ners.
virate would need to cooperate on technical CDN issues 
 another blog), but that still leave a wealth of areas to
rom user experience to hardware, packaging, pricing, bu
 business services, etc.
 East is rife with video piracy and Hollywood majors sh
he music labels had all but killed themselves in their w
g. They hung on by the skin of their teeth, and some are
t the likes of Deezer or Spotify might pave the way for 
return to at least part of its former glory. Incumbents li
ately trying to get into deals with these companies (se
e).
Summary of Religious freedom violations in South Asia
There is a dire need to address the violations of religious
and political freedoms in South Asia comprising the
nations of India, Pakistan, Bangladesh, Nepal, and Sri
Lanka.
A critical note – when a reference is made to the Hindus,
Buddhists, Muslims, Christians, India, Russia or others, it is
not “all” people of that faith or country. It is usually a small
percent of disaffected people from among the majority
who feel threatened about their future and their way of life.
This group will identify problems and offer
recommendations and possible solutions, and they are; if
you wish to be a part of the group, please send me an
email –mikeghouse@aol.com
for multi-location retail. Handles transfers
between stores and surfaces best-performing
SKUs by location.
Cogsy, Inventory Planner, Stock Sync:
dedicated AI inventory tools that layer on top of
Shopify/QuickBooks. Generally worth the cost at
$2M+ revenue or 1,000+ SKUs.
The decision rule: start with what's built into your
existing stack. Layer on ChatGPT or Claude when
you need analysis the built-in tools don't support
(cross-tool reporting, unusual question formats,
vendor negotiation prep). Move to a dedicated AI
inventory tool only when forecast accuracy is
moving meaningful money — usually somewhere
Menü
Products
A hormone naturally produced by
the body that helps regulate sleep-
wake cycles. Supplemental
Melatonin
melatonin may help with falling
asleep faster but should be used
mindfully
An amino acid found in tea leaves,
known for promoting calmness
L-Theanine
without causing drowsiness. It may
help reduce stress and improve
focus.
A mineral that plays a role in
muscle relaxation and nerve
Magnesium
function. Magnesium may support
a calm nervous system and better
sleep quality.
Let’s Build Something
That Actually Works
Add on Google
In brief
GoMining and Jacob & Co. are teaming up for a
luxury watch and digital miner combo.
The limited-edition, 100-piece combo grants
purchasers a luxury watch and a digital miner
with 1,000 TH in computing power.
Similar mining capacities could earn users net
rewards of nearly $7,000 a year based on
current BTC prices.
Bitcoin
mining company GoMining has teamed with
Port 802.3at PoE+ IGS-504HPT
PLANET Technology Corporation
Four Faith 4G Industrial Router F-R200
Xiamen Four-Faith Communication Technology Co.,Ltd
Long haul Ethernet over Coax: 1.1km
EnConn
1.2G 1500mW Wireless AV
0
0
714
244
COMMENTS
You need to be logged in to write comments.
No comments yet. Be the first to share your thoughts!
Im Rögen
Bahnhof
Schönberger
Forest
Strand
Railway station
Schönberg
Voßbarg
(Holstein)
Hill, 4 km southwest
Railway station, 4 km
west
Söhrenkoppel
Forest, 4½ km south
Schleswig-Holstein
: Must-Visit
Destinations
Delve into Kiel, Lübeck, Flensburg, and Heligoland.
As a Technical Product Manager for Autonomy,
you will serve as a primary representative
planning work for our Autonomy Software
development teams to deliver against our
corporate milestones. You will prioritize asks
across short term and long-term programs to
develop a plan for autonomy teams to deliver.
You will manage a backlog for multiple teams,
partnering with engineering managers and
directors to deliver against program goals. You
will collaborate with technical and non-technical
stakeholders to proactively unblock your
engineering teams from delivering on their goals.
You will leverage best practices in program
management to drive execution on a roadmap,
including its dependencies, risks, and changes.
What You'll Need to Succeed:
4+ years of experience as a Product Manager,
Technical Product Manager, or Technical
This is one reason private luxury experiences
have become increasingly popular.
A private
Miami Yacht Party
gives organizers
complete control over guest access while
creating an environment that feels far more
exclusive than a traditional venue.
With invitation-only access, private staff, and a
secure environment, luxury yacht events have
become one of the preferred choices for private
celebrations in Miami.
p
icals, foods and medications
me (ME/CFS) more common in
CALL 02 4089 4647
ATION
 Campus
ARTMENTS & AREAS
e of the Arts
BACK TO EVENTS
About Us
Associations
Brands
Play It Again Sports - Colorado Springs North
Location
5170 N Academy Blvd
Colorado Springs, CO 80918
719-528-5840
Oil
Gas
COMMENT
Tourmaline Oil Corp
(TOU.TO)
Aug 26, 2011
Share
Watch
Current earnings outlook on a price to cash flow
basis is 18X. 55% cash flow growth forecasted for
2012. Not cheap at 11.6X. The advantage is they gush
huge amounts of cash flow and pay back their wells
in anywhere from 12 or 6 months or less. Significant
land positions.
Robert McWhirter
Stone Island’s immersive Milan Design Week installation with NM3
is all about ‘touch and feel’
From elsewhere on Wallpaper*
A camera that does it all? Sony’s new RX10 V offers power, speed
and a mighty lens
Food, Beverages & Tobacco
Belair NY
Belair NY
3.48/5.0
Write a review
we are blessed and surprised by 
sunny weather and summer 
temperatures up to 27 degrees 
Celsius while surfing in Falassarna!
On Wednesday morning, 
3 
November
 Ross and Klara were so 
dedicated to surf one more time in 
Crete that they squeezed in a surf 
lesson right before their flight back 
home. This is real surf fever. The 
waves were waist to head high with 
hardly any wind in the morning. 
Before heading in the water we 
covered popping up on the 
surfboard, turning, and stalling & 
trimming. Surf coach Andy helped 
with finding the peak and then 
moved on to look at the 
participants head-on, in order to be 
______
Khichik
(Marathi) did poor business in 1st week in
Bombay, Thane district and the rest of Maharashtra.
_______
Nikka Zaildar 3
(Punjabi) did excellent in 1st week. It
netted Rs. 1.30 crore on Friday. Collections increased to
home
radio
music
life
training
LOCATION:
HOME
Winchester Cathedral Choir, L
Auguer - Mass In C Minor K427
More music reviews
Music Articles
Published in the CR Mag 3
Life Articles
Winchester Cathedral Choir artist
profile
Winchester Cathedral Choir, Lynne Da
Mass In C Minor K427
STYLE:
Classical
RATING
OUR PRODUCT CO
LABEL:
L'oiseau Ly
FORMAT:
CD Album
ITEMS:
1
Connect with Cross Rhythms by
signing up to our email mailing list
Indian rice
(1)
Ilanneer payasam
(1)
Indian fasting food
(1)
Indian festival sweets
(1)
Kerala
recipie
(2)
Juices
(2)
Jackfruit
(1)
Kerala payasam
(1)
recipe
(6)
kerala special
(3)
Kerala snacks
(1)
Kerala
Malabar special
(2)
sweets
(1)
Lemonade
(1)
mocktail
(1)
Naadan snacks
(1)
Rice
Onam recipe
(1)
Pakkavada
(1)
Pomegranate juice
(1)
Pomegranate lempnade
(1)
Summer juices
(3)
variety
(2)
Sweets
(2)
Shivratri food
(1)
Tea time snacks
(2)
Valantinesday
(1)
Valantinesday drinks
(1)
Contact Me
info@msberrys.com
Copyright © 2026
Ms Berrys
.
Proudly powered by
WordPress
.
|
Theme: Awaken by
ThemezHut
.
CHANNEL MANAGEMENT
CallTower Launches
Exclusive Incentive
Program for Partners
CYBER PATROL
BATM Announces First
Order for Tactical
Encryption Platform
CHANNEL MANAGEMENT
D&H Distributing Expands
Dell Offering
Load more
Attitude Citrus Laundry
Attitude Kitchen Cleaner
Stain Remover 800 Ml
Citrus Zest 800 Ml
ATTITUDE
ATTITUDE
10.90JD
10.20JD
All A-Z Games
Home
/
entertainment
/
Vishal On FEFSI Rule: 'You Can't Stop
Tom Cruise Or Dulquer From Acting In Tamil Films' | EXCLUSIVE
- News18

──────────

#### [Exercise]
Reproduce the text of every entry above, changing each occurrence of "CHANNEL MANAGEMENT" to "CHANNEL STRATEGY" and leaving everything else unchanged.

#### [Task solution]
ners.
virate would need to cooperate on technical CDN issues 
 another blog), but that still leave a wealth of areas to
rom user experience to hardware, packaging, pricing, bu
 business services, etc.
 East is rife with video piracy and Hollywood majors sh
he music labels had all but killed themselves in their w
g. They hung on by the skin of their teeth, and some are
t the likes of Deezer or Spotify might pave the way for 
return to at least part of its former glory. Incumbents li
ately trying to get into deals with these companies (se
e).
Summary of Religious freedom violations in South Asia
There is a dire need to address the violations of religious
and political freedoms in South Asia comprising the
nations of India, Pakistan, Bangladesh, Nepal, and Sri
Lanka.
A critical note – when a reference is made to the Hindus,
Buddhists, Muslims, Christians, India, Russia or others, it is
not “all” people of that faith or country. It is usually a small
percent of disaffected people from among the majority
who feel threatened about their future and their way of life.
This group will identify problems and offer
recommendations and possible solutions, and they are; if
you wish to be a part of the group, please send me an
email –mikeghouse@aol.com
for multi-location retail. Handles transfers
between stores and surfaces best-performing
SKUs by location.
Cogsy, Inventory Planner, Stock Sync:
dedicated AI inventory tools that layer on top of
Shopify/QuickBooks. Generally worth the cost at
$2M+ revenue or 1,000+ SKUs.
The decision rule: start with what's built into your
existing stack. Layer on ChatGPT or Claude when
you need analysis the built-in tools don't support
(cross-tool reporting, unusual question formats,
vendor negotiation prep). Move to a dedicated AI
inventory tool only when forecast accuracy is
moving meaningful money — usually somewhere
Menü
Products
A hormone naturally produced by
the body that helps regulate sleep-
wake cycles. Supplemental
Melatonin
melatonin may help with falling
asleep faster but should be used
mindfully
An amino acid found in tea leaves,
known for promoting calmness
L-Theanine
without causing drowsiness. It may
help reduce stress and improve
focus.
A mineral that plays a role in
muscle relaxation and nerve
Magnesium
function. Magnesium may support
a calm nervous system and better
sleep quality.
Let’s Build Something
That Actually Works
Add on Google
In brief
GoMining and Jacob & Co. are teaming up for a
luxury watch and digital miner combo.
The limited-edition, 100-piece combo grants
purchasers a luxury watch and a digital miner
with 1,000 TH in computing power.
Similar mining capacities could earn users net
rewards of nearly $7,000 a year based on
current BTC prices.
Bitcoin
mining company GoMining has teamed with
Port 802.3at PoE+ IGS-504HPT
PLANET Technology Corporation
Four Faith 4G Industrial Router F-R200
Xiamen Four-Faith Communication Technology Co.,Ltd
Long haul Ethernet over Coax: 1.1km
EnConn
1.2G 1500mW Wireless AV
0
0
714
244
COMMENTS
You need to be logged in to write comments.
No comments yet. Be the first to share your thoughts!
Im Rögen
Bahnhof
Schönberger
Forest
Strand
Railway station
Schönberg
Voßbarg
(Holstein)
Hill, 4 km southwest
Railway station, 4 km
west
Söhrenkoppel
Forest, 4½ km south
Schleswig-Holstein
: Must-Visit
Destinations
Delve into Kiel, Lübeck, Flensburg, and Heligoland.
As a Technical Product Manager for Autonomy,
you will serve as a primary representative
planning work for our Autonomy Software
development teams to deliver against our
corporate milestones. You will prioritize asks
across short term and long-term programs to
develop a plan for autonomy teams to deliver.
You will manage a backlog for multiple teams,
partnering with engineering managers and
directors to deliver against program goals. You
will collaborate with technical and non-technical
stakeholders to proactively unblock your
engineering teams from delivering on their goals.
You will leverage best practices in program
management to drive execution on a roadmap,
including its dependencies, risks, and changes.
What You'll Need to Succeed:
4+ years of experience as a Product Manager,
Technical Product Manager, or Technical
This is one reason private luxury experiences
have become increasingly popular.
A private
Miami Yacht Party
gives organizers
complete control over guest access while
creating an environment that feels far more
exclusive than a traditional venue.
With invitation-only access, private staff, and a
secure environment, luxury yacht events have
become one of the preferred choices for private
celebrations in Miami.
p
icals, foods and medications
me (ME/CFS) more common in
CALL 02 4089 4647
ATION
 Campus
ARTMENTS & AREAS
e of the Arts
BACK TO EVENTS
About Us
Associations
Brands
Play It Again Sports - Colorado Springs North
Location
5170 N Academy Blvd
Colorado Springs, CO 80918
719-528-5840
Oil
Gas
COMMENT
Tourmaline Oil Corp
(TOU.TO)
Aug 26, 2011
Share
Watch
Current earnings outlook on a price to cash flow
basis is 18X. 55% cash flow growth forecasted for
2012. Not cheap at 11.6X. The advantage is they gush
huge amounts of cash flow and pay back their wells
in anywhere from 12 or 6 months or less. Significant
land positions.
Robert McWhirter
Stone Island’s immersive Milan Design Week installation with NM3
is all about ‘touch and feel’
From elsewhere on Wallpaper*
A camera that does it all? Sony’s new RX10 V offers power, speed
and a mighty lens
Food, Beverages & Tobacco
Belair NY
Belair NY
3.48/5.0
Write a review
we are blessed and surprised by 
sunny weather and summer 
temperatures up to 27 degrees 
Celsius while surfing in Falassarna!
On Wednesday morning, 
3 
November
 Ross and Klara were so 
dedicated to surf one more time in 
Crete that they squeezed in a surf 
lesson right before their flight back 
home. This is real surf fever. The 
waves were waist to head high with 
hardly any wind in the morning. 
Before heading in the water we 
covered popping up on the 
surfboard, turning, and stalling & 
trimming. Surf coach Andy helped 
with finding the peak and then 
moved on to look at the 
participants head-on, in order to be 
______
Khichik
(Marathi) did poor business in 1st week in
Bombay, Thane district and the rest of Maharashtra.
_______
Nikka Zaildar 3
(Punjabi) did excellent in 1st week. It
netted Rs. 1.30 crore on Friday. Collections increased to
home
radio
music
life
training
LOCATION:
HOME
Winchester Cathedral Choir, L
Auguer - Mass In C Minor K427
More music reviews
Music Articles
Published in the CR Mag 3
Life Articles
Winchester Cathedral Choir artist
profile
Winchester Cathedral Choir, Lynne Da
Mass In C Minor K427
STYLE:
Classical
RATING
OUR PRODUCT CO
LABEL:
L'oiseau Ly
FORMAT:
CD Album
ITEMS:
1
Connect with Cross Rhythms by
signing up to our email mailing list
Indian rice
(1)
Ilanneer payasam
(1)
Indian fasting food
(1)
Indian festival sweets
(1)
Kerala
recipie
(2)
Juices
(2)
Jackfruit
(1)
Kerala payasam
(1)
recipe
(6)
kerala special
(3)
Kerala snacks
(1)
Kerala
Malabar special
(2)
sweets
(1)
Lemonade
(1)
mocktail
(1)
Naadan snacks
(1)
Rice
Onam recipe
(1)
Pakkavada
(1)
Pomegranate juice
(1)
Pomegranate lempnade
(1)
Summer juices
(3)
variety
(2)
Sweets
(2)
Shivratri food
(1)
Tea time snacks
(2)
Valantinesday
(1)
Valantinesday drinks
(1)
Contact Me
info@msberrys.com
Copyright © 2026
Ms Berrys
.
Proudly powered by
WordPress
.
|
Theme: Awaken by
ThemezHut
.
CHANNEL STRATEGY
CallTower Launches
Exclusive Incentive
Program for Partners
CYBER PATROL
BATM Announces First
Order for Tactical
Encryption Platform
CHANNEL STRATEGY
D&H Distributing Expands
Dell Offering
Load more
Attitude Citrus Laundry
Attitude Kitchen Cleaner
Stain Remover 800 Ml
Citrus Zest 800 Ml
ATTITUDE
ATTITUDE
10.90JD
10.20JD
All A-Z Games
Home
/
entertainment
/
Vishal On FEFSI Rule: 'You Can't Stop
Tom Cruise Or Dulquer From Acting In Tamil Films' | EXCLUSIVE
- News18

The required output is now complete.